任务说明:
1. 判断下面三句话跟关于文军红的文章是否一致:(a) 文军红今年68岁;(b) 文军红是因为一只受伤的京巴才开始捡狗的;(c) 救助站这次要搬到离市区更近的地方。每句回答“是”或“否”，并原样引出文章里起决定作用的那句话。
2. 根据关于文军红的文章，回答下面三个问题，每个答案前标上对应字母：
(a) 文军红养了多少只狗?
(b) 爱犬人士怎么称呼她?
(c) 有人打听她的职业时，她怎么回答?
3. 从关于文军红的文章最后一句后面接着往下写。

文章原文:
***
文军红又快搬家了。
她的1300只狗受到当地居民的投诉,救助站将搬到距离市区更远的地方。
因为一只受伤的京巴,文军红迷上了“捡狗”。
二十年间,她救下上千只流浪猫狗,成为重庆市知名的流浪动物救助人,创建了当地规模数一数二的个人流浪动物救助站。
为了养活它们,68岁的文军红变卖家产,抛弃了亲人朋友,每天和狗生活在一起。
爱犬人士说她是“流浪动物救星”,喊她“文菩萨”。
她曾因身上浓重的“狗味”被人打听职业。
“清洁工。
”文军红回答。
因为在不理解的人眼中,她是偏激的,无异于“疯子”。
“它基金”理事长、央视主持人张越曾说,流浪动物救助不存在理性公益,只有救和不救两个选择。
文军红想救,但经济和体力的双重重压下,她支撑不住了。
***
提供的数据:
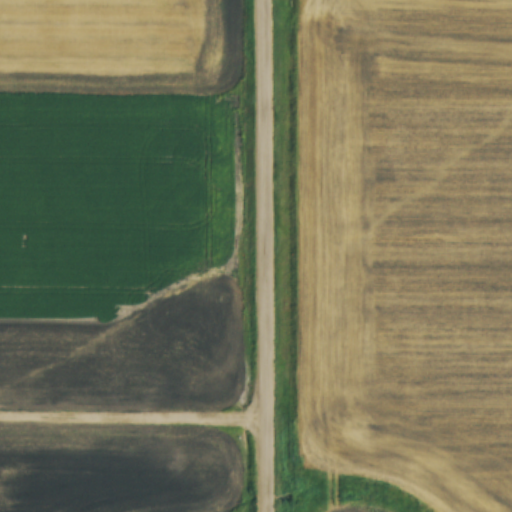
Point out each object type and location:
road: (272, 256)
***
逐题回答:
1.
(a) 是。“为了养活它们,68岁的文军红变卖家产,抛弃了亲人朋友,每天和狗生活在一起。”
(b) 是。“因为一只受伤的京巴,文军红迷上了“捡狗”。”
(c) 否。“她的1300只狗受到当地居民的投诉,救助站将搬到距离市区更远的地方。”

2.
(a) 1300只。
(b) “流浪动物救星”，还喊她“文菩萨”。
(c) 清洁工。

3.
她想过放缓节奏,甚至暂停救助。
最近几年,她每天都在“救”与“不救”中纠结。
但在多方力量的裹挟下,停下来也并非易事。
救助站里的狗大多是土狗。
王翀鹏程摄神秘的“救助站”依山而建的庆丰山村,高高低低的房子成了碧绿山体上的点缀物。
不时有大货车从主路上疾驰而过,半米高的轮胎裹挟着巨大的噪音和黄土、小石块一路翻滚前行,所到之处,所有的声音都被它吞掉。
货车过后,村庄又陷入了安静,偶尔能听到几声鸡鸣和犬吠,还有村民们嬉笑和聊天声。
沿着山间公路一路向前,经过一片整齐的菜地,绕过一片竹林,再沿着螺旋向上的公路爬上两圈将近45度的斜坡,在俯瞰山脚的位置,一扇银灰色的大铁门就在公路边。
铁门之内,一米多高的铁丝网围出一个院子,院子深处十几米,有一栋形似梯形的砖房,墙体被粉刷成白色。
顶上盖着灰色的彩钢板。
此起彼伏的狗叫声,还有动物身上特有的浓重腥味,穿透红砖和铁皮,扑面而来。
这就是被村民们多次投诉的地方,也是文军红和狗现在的住处——重庆文阿姨流浪动物救助站。
救助站藏在一片茂盛的荒林里。
虽然紧邻公路,但人少车少。
离她最近的民房隔着好几百米,村民常坐的电三轮也不愿意上来。
救助站藏在一片茂密的树丛中。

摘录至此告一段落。